Acute nutritional ketosis during early recovery from aerobic exercise does not affect skeletal muscle transcriptomic response in humans.

Purpose: Nutritional ketosis is purported to enhance skeletal muscle recovery and adaptation to exercise, yet precise adaptive mechanisms are unknown. We investigated the post-exercise molecular response to ketone monoesters (KME) in skeletal muscle by characterising the early transcriptomic response.

Methods: Following a randomised, double-blind, crossover design, recreationally active men (n = 9, age: 26 ± 5 (means ± SD) y; V̇O_2max: 47 ± 4 mL·kg^-1·min^-1) completed two experimental trials where they ingested either 1.25 g·kg^-1 of KME or a taste-matched placebo (PLA) drink during exercise (90-min cycling at 60% of V̇O_2max) and 3-h recovery. Blood samples were taken throughout for hormone and metabolite analyses, and muscle biopsies were taken at baseline and 3 h post-exercise for glycogen and genome-wide gene expression analyses.

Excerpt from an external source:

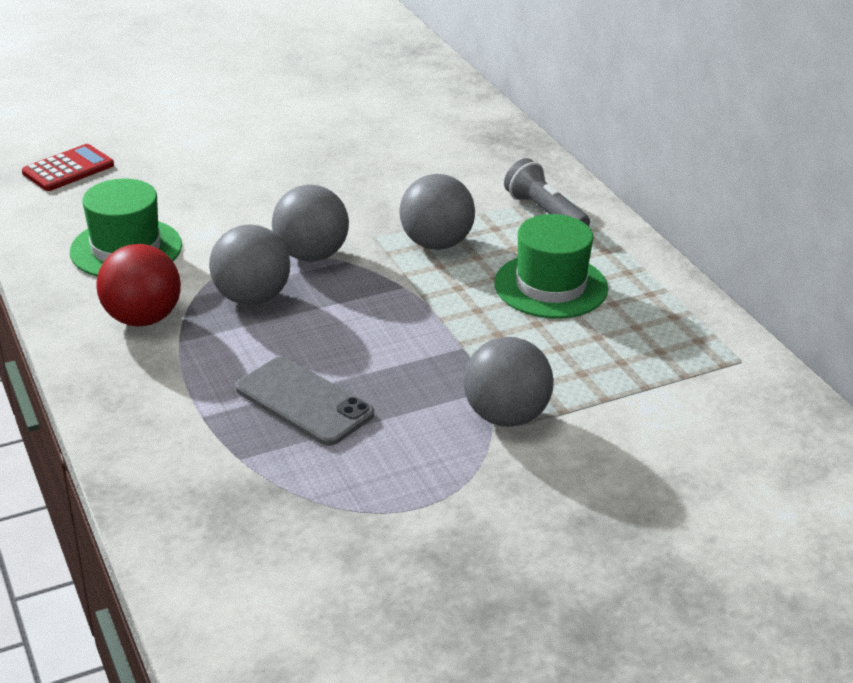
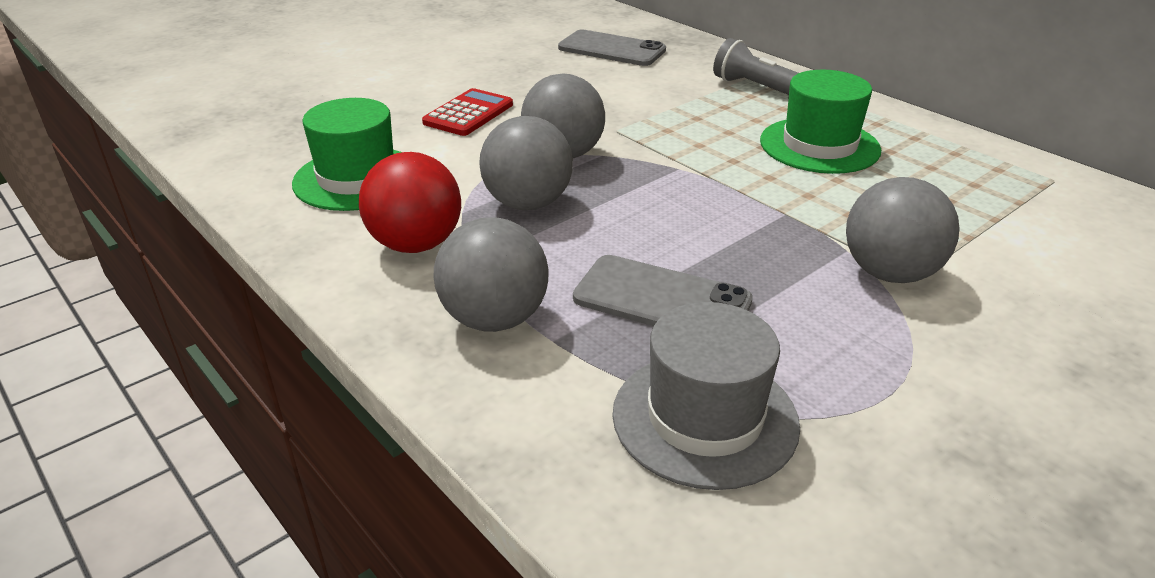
camera: 15 degrees left, 0 degrees up
red calculator [22,144,114,191] -> red calculator moved to [422,88,513,136]
grey ball [399,174,475,250] -> grey ball moved to [434,218,549,332]
none -> grey phone [558,29,666,66]
none -> grey hat [612,302,800,490]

Results: Recovery ßHB concentrations were higher in KME (4.1 ± 0.7 mM) vs PLA (0.1 ± 0.0 mM, P < 0.001). Erythropoietin (EPO) showed a main effect of time (P = 0.044), but no condition effect (P = 0.087) or interaction (P = 0.318). Skeletal muscle glycogen decreased post-exercise (-57%, P < 0.001) as expected, but showed no condition effect (P = 0.889) or interaction (P = 0.907). We measured the expression of 16,898 genes, and despite a clear time effect on the skeletal muscle transcriptome (1561 differentially expressed genes post vs pre-exercise; q < 0.05 fold change > ± 1.5), there was no effect of condition.

Conclusions: KME did not demonstrate an effect on EPO concentration, muscle glycogen or transcriptome, suggesting DNA translation is likely not a process directly regulated by acute ketonaemia that increases early post-exercise.